> [WORK TASK]
Continue the blog post below on setting up OCMock for iPhone unit testing, picking up after its final sentence.

> [QUOTED PASSAGE]
Mocking iPhone development

So now that I have ordinary-old unit testing is up and running, the next step is to get a mocking library in place so that I can simulate an external library’s behaviour under different scenarios.

OCMock seems to be the library of choice and the good news is that it appears to have a pretty neat API. The bad news comes when you want to, er, use it. I want to have the OCMock library only linked to my testing targets, which ought to be straight-forward enough, but following OCMock’s instructions rigorously only led me to pain. Here is a dead-simple test:

#import "LogicTests.h"
#import <OCMock/OCMock.h>

@implementation LogicTests

- (void)testAcceptsStubbedMethod {
    id mock = [OCMockObject mockForClass: [NSString class]];
    [[mock stub] lowercaseString];
    [mock lowercaseString];
}

@end

And the error that I get when trying to build the LogicTests target:

linker error window

What’s going on here? XCode must recognise that the library is imported OK because it has OCMockObject correctly syntax highlighted, but the build fails at the linking stage. After much googling, Vincent Daubry appears to have the answer. It seems that there is some sort of incompatibility introduced between XCode 3.2.3, iOS4 and OCMock. Given that I am running XCode 3.2.5, iOS4 and OCMock 1.7, it felt likely that I had the same problem. Sure enough, replacing OCMock 1.7 with the latest version from its subversion repository did the trick. Annoyingly, 1.7 was released after Vincent’s post and I made the mistake of assuming that this more recent release would include the fix. Apparently not.

> [SOURCE INFORMATION]

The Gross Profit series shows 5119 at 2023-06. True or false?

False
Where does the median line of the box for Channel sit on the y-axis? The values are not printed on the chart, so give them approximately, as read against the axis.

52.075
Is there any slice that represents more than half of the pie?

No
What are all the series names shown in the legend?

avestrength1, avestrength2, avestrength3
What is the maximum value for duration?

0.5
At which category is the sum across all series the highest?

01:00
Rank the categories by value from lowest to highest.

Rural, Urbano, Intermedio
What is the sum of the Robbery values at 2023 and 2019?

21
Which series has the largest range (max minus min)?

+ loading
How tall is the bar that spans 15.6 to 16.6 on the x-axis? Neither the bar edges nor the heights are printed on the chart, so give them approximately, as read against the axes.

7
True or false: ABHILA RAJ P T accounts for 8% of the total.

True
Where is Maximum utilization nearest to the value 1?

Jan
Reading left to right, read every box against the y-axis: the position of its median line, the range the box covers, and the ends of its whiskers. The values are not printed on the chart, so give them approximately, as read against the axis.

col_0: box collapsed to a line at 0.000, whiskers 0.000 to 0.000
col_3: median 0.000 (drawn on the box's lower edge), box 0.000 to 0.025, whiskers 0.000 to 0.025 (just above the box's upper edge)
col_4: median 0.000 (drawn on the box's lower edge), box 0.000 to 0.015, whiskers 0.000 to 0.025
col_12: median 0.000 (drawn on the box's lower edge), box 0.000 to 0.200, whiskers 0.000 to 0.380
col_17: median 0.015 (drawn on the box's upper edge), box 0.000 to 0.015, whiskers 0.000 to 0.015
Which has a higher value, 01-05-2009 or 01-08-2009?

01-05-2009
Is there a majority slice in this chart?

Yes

> [RESULT OF THE EXERCISE]
Having confirmed that having built OCMock from its source myself and using that rather than the released version 1.7 hadn’t broken any of the other project configurations led me to discover the next issue. Running the application on my device no longer works!

This appears to be because I made the application target depend upon the logic testing target, as suggested by Apple’s own documentation. This has the immense benefit that the tests are always run before running the application and ensures that the tests will be run regularly. I really can’t be bothered right now to work out how to resolve this1, so I will just have to make do with making my application target independent of my testing target, and make sure I remember to run my tests myself.


[1] My guess is that something along the lines of making the project's Library Search Paths use the $(CONFIGURATION)$(EFFECTIVE_PLATFORM_NAME) variables to link to specific builds of OCMock ought to do the trick. I still don't want my application to include references to its testing dependencies though, which this approach doesn't solve.